= What you will do =
Check every line of the data below for the word "dass". Copy the ones that have it.

[Collected data]
------------------------------------

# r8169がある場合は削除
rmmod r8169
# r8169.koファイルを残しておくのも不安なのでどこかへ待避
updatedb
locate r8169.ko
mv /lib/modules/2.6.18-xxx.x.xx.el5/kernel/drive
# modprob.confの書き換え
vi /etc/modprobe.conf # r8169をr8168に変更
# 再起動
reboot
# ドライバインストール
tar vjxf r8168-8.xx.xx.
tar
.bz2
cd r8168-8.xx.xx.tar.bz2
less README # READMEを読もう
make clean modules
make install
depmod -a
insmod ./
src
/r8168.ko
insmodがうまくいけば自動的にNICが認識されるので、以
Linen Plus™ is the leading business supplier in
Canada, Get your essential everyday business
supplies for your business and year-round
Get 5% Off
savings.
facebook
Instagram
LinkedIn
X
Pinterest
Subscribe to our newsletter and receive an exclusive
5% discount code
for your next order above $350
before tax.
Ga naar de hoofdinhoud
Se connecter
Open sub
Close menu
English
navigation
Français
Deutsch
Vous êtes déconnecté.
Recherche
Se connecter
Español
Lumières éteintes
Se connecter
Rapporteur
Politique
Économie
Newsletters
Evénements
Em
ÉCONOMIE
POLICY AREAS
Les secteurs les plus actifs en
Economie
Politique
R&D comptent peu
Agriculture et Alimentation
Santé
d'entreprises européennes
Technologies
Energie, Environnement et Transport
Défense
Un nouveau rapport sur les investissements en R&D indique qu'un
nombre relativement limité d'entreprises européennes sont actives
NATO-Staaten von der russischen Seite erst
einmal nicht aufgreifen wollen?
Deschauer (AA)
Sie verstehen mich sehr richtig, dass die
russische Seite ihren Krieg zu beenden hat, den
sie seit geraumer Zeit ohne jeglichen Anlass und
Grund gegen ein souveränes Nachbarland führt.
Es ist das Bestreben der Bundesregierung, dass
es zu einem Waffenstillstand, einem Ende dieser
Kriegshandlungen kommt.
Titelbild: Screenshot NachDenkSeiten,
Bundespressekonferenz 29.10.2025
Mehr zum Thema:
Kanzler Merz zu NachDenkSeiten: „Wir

------------------------------------

= Output of the task =
Sie verstehen mich sehr richtig, dass die
Es ist das Bestreben der Bundesregierung, dass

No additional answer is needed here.